STATED TASK A:
Can you update the records starting with the line with "order: Hymenoptera" and going on through the end of the records, replacing "family" with "Family" and leaving everything else unchanged? Leave the pictures out of your answer.

5.4.6 - Statistics - Teradata Warehouse Miner

In-Database Analytic Functions User Guide

prodname
Teradata Warehouse Miner
vrm_release
5.4.6
created_date
November 2018
category
User Guide
featnum
B035-2306-118K

Purpose

When working with numeric data columns, use statistical measures to understand the characteristics and properties of each numeric column, and to look for outlying values and anomalies. The Statistics analysis provides several common and not so common statistical measures for numeric data columns. Extended options include additional analyses and measures such as Values, Modes, Quantiles, and Ranks.

You can perform Statistics analysis on columns of numeric or date data type. For columns of type DATE, statistics other than count, minimum, maximum, and mean are calculated by first converting to the number of days since 1900.

Syntax

call twm. td_analyze('Statistics','database=twm_source;tablename=twm_customer;columns=income;Optional Parameters;');

Required Parameters

columns
The columns to analyze. Enter columns=all to analyze all columns in the input table.

For example: columns=column1,column2,column3 or columns=all

database
The database containing the table to analyze.

GIVEN ENTRIES:
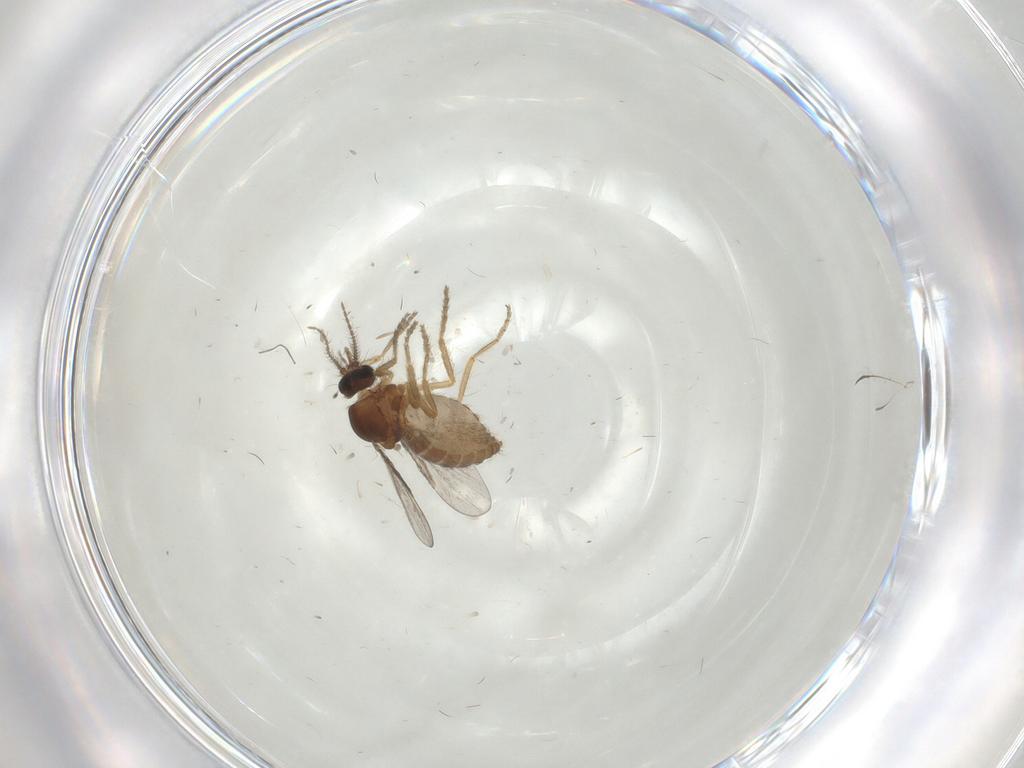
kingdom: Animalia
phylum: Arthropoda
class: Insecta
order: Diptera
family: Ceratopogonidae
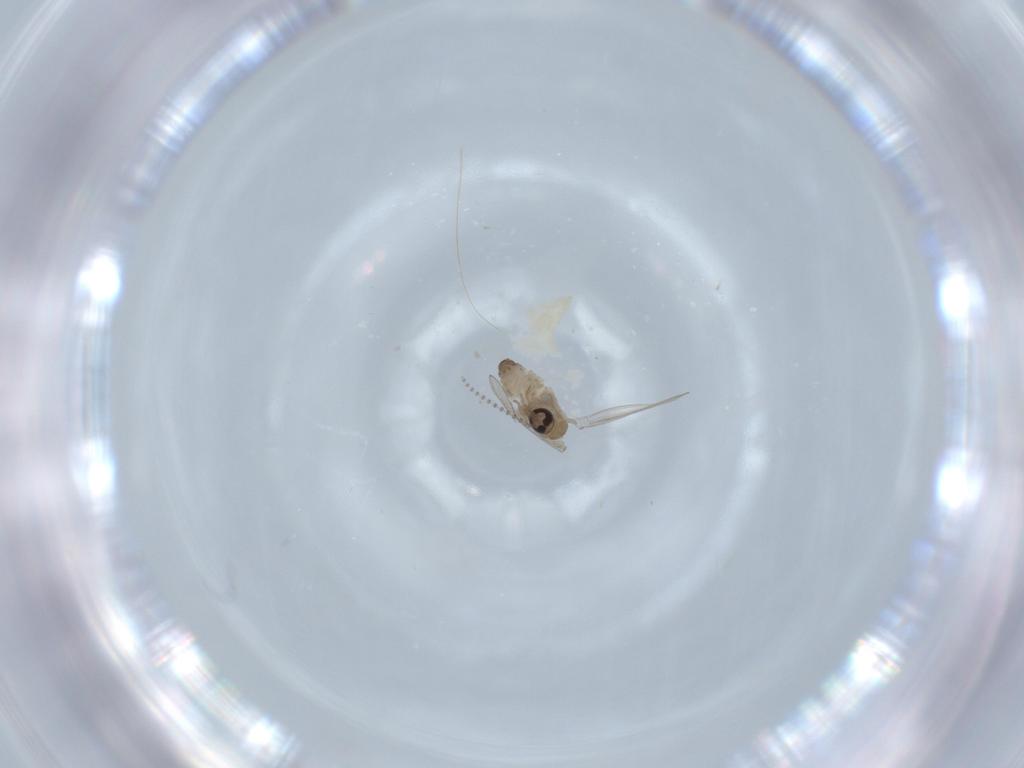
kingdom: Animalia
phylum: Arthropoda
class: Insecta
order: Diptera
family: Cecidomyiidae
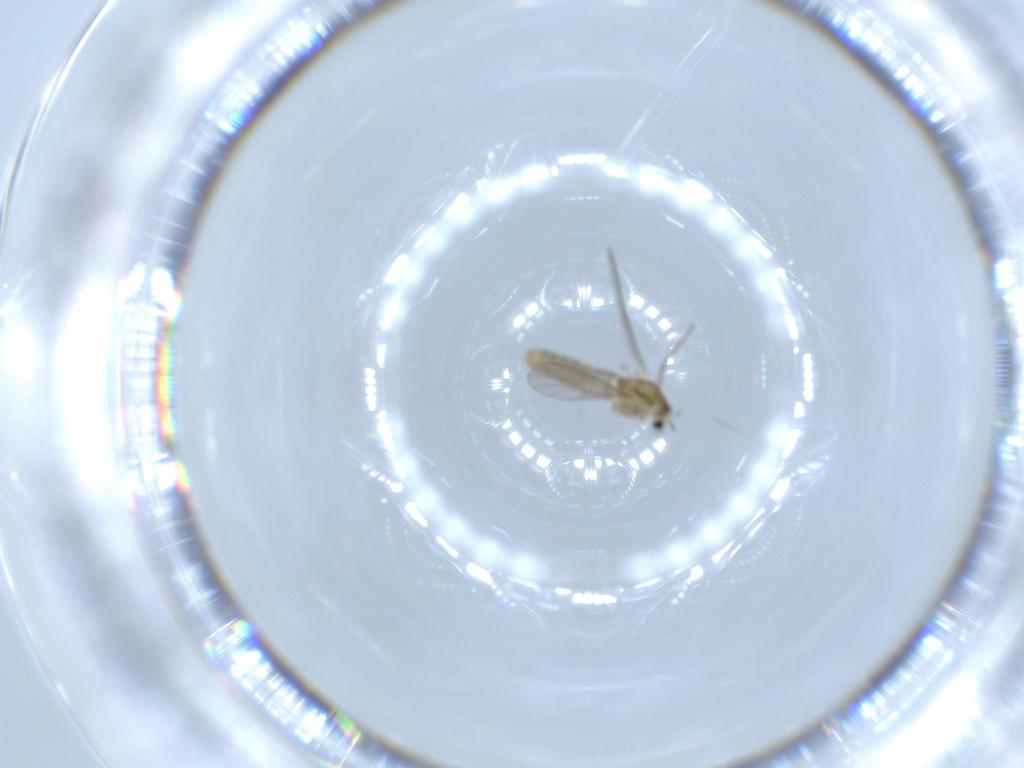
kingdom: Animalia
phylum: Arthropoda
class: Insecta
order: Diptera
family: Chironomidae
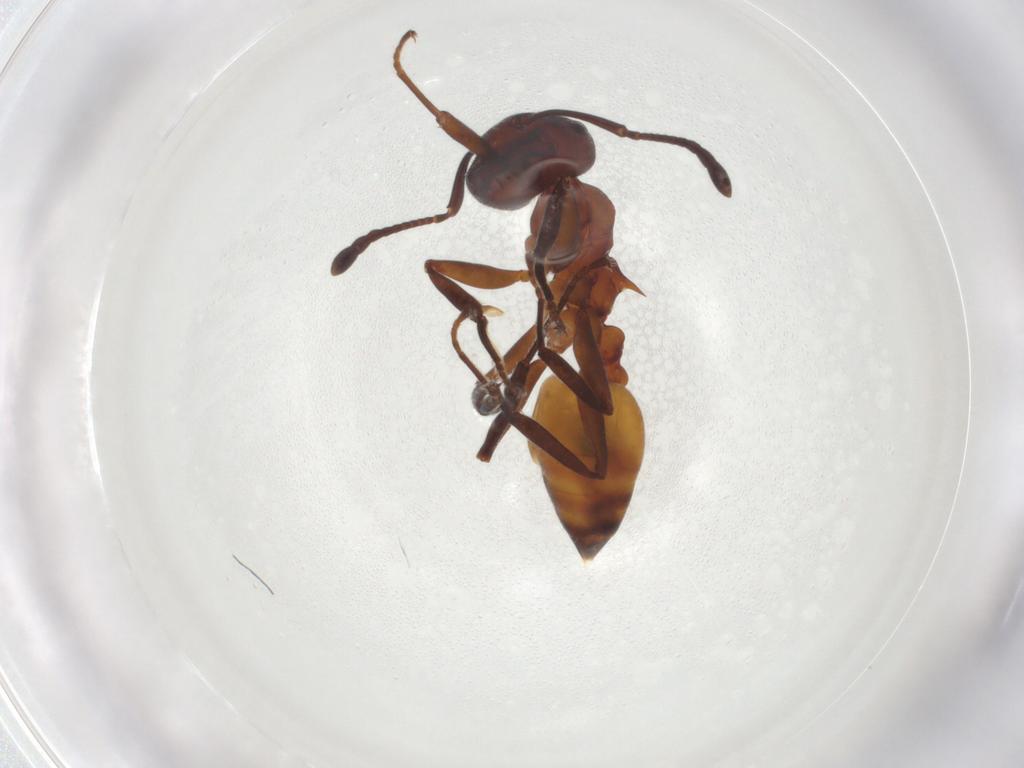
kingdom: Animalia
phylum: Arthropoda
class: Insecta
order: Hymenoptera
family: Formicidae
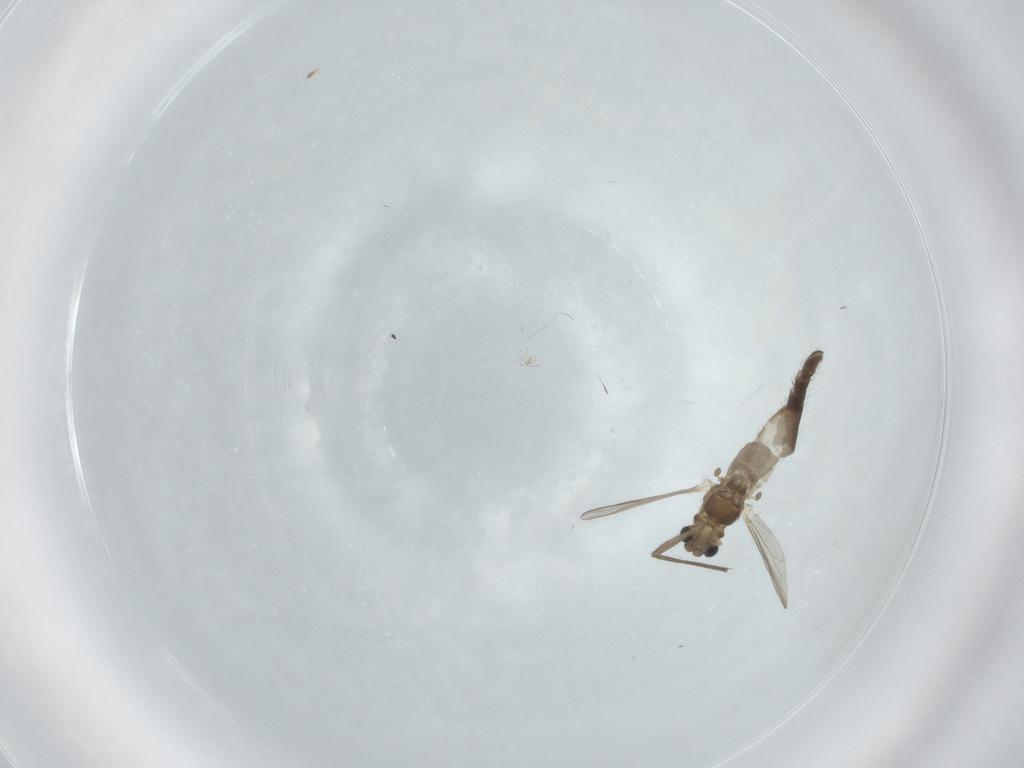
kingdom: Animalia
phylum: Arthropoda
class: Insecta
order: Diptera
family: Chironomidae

STATED TASK B:
Can you give again, word for word, the part of the Statistics documentation starting with "When working with" and going on through "the input table."?

TASK ANSWER A:
order: Hymenoptera
Family: Formicidae
kingdom: Animalia
phylum: Arthropoda
class: Insecta
order: Diptera
Family: Chironomidae

TASK ANSWER B:
When working with numeric data columns, use statistical measures to understand the characteristics and properties of each numeric column, and to look for outlying values and anomalies. The Statistics analysis provides several common and not so common statistical measures for numeric data columns. Extended options include additional analyses and measures such as Values, Modes, Quantiles, and Ranks.

You can perform Statistics analysis on columns of numeric or date data type. For columns of type DATE, statistics other than count, minimum, maximum, and mean are calculated by first converting to the number of days since 1900.

Syntax

call twm. td_analyze('Statistics','database=twm_source;tablename=twm_customer;columns=income;Optional Parameters;');

Required Parameters

columns
The columns to analyze. Enter columns=all to analyze all columns in the input table.